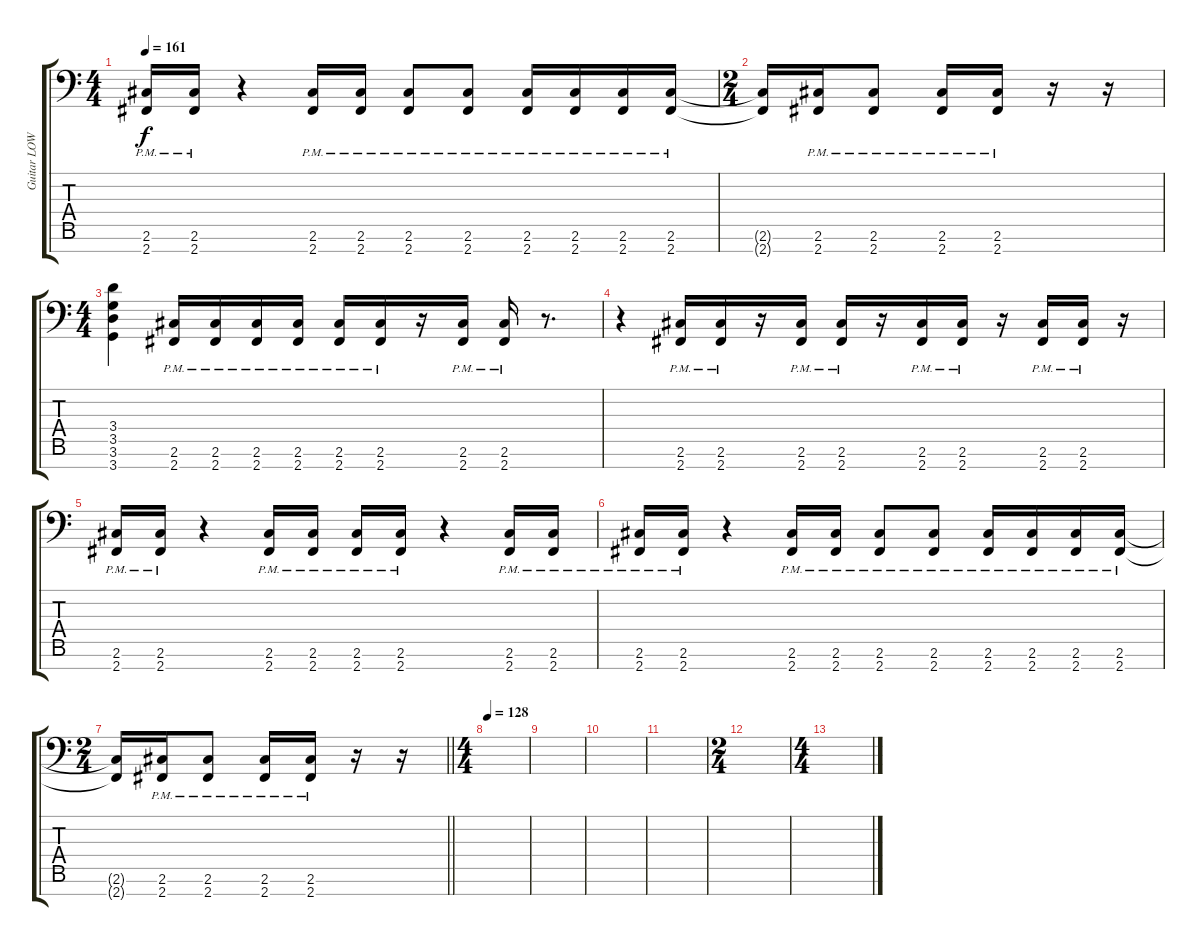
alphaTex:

\track ("Guitar LOW RIGHT" "Guitar LOW") {instrument distortionguitar}
\staff {score tabs}
\tuning (B3 Gb3 E3 B2 E2 B1 E1) {hide}
\ts (4 4)
\tempo 161
\clef f4
\ks c
(2.6{pm} 2.7{pm}).16{dy f} (2.6{pm} 2.7{pm}).16 r.4 (2.6{pm} 2.7{pm}).16 (2.6{pm} 2.7{pm}).16 (2.6{pm} 2.7{pm}).8 (2.6{pm} 2.7{pm}).8 (2.6{pm} 2.7{pm}).16 (2.6{pm} 2.7{pm}).16 (2.6{pm} 2.7{pm}).16 (2.6{pm} 2.7{pm}).16 |
\ts (2 4)
(2.6{t} 2.7{t}).16 (2.6{pm} 2.7{pm}).16 (2.6{pm} 2.7{pm}).8 (2.6{pm} 2.7{pm}).16 (2.6{pm} 2.7{pm}).16 r.16 r.16 |
\ts (4 4)
(3.4 3.5 3.6 3.7).4 (2.6{pm} 2.7{pm}).16 (2.6{pm} 2.7{pm}).16 (2.6{pm} 2.7{pm}).16 (2.6{pm} 2.7{pm}).16 (2.6{pm} 2.7{pm}).16 (2.6{pm} 2.7{pm}).16 r.16 (2.6{pm} 2.7{pm}).16 (2.6{pm} 2.7{pm}).16 r.8{d} |
r.4 (2.6{pm} 2.7{pm}).16 (2.6{pm} 2.7{pm}).16 r.16 (2.6{pm} 2.7{pm}).16 (2.6{pm} 2.7{pm}).16 r.16 (2.6{pm} 2.7{pm}).16 (2.6{pm} 2.7{pm}).16 r.16 (2.6{pm} 2.7{pm}).16 (2.6{pm} 2.7{pm}).16 r.16 |
(2.6{pm} 2.7{pm}).16 (2.6{pm} 2.7{pm}).16 r.4 (2.6{pm} 2.7{pm}).16 (2.6{pm} 2.7{pm}).16 (2.6{pm} 2.7{pm}).16 (2.6{pm} 2.7{pm}).16 r.4 (2.6{pm} 2.7{pm}).16 (2.6{pm} 2.7{pm}).16 |
(2.6{pm} 2.7{pm}).16 (2.6{pm} 2.7{pm}).16 r.4 (2.6{pm} 2.7{pm}).16 (2.6{pm} 2.7{pm}).16 (2.6{pm} 2.7{pm}).8 (2.6{pm} 2.7{pm}).8 (2.6{pm} 2.7{pm}).16 (2.6{pm} 2.7{pm}).16 (2.6{pm} 2.7{pm}).16 (2.6{pm} 2.7{pm}).16 |
\ts (2 4)
\barLineRight lightlight
(2.6{t} 2.7{t}).16 (2.6{pm} 2.7{pm}).16 (2.6{pm} 2.7{pm}).8 (2.6{pm} 2.7{pm}).16 (2.6{pm} 2.7{pm}).16 r.16 r.16 |
\ts (4 4)
\section ("" "")
\tempo 128
|
|
|
|
\ts (2 4)
|
\ts (4 4)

◆ ◆ ◆ ◆ ◆ ◆ ◆

■ AUFGABE ■
Aktualisieren Sie die obigen Zeilen, indem Sie „distortionguitar“ durch „overdrivenguitar“ ersetzen und alles Übrige unverändert lassen. Geben Sie die Zeilen ohne die Bilder wieder.

■ LÖSUNG ■
alphaTex:

\track ("Guitar LOW RIGHT" "Guitar LOW") {instrument overdrivenguitar}
\staff {score tabs}
\tuning (B3 Gb3 E3 B2 E2 B1 E1) {hide}
\ts (4 4)
\tempo 161
\clef f4
\ks c
(2.6{pm} 2.7{pm}).16{dy f} (2.6{pm} 2.7{pm}).16 r.4 (2.6{pm} 2.7{pm}).16 (2.6{pm} 2.7{pm}).16 (2.6{pm} 2.7{pm}).8 (2.6{pm} 2.7{pm}).8 (2.6{pm} 2.7{pm}).16 (2.6{pm} 2.7{pm}).16 (2.6{pm} 2.7{pm}).16 (2.6{pm} 2.7{pm}).16 |
\ts (2 4)
(2.6{t} 2.7{t}).16 (2.6{pm} 2.7{pm}).16 (2.6{pm} 2.7{pm}).8 (2.6{pm} 2.7{pm}).16 (2.6{pm} 2.7{pm}).16 r.16 r.16 |
\ts (4 4)
(3.4 3.5 3.6 3.7).4 (2.6{pm} 2.7{pm}).16 (2.6{pm} 2.7{pm}).16 (2.6{pm} 2.7{pm}).16 (2.6{pm} 2.7{pm}).16 (2.6{pm} 2.7{pm}).16 (2.6{pm} 2.7{pm}).16 r.16 (2.6{pm} 2.7{pm}).16 (2.6{pm} 2.7{pm}).16 r.8{d} |
r.4 (2.6{pm} 2.7{pm}).16 (2.6{pm} 2.7{pm}).16 r.16 (2.6{pm} 2.7{pm}).16 (2.6{pm} 2.7{pm}).16 r.16 (2.6{pm} 2.7{pm}).16 (2.6{pm} 2.7{pm}).16 r.16 (2.6{pm} 2.7{pm}).16 (2.6{pm} 2.7{pm}).16 r.16 |
(2.6{pm} 2.7{pm}).16 (2.6{pm} 2.7{pm}).16 r.4 (2.6{pm} 2.7{pm}).16 (2.6{pm} 2.7{pm}).16 (2.6{pm} 2.7{pm}).16 (2.6{pm} 2.7{pm}).16 r.4 (2.6{pm} 2.7{pm}).16 (2.6{pm} 2.7{pm}).16 |
(2.6{pm} 2.7{pm}).16 (2.6{pm} 2.7{pm}).16 r.4 (2.6{pm} 2.7{pm}).16 (2.6{pm} 2.7{pm}).16 (2.6{pm} 2.7{pm}).8 (2.6{pm} 2.7{pm}).8 (2.6{pm} 2.7{pm}).16 (2.6{pm} 2.7{pm}).16 (2.6{pm} 2.7{pm}).16 (2.6{pm} 2.7{pm}).16 |
\ts (2 4)
\barLineRight lightlight
(2.6{t} 2.7{t}).16 (2.6{pm} 2.7{pm}).16 (2.6{pm} 2.7{pm}).8 (2.6{pm} 2.7{pm}).16 (2.6{pm} 2.7{pm}).16 r.16 r.16 |
\ts (4 4)
\section ("" "")
\tempo 128
|
|
|
|
\ts (2 4)
|
\ts (4 4)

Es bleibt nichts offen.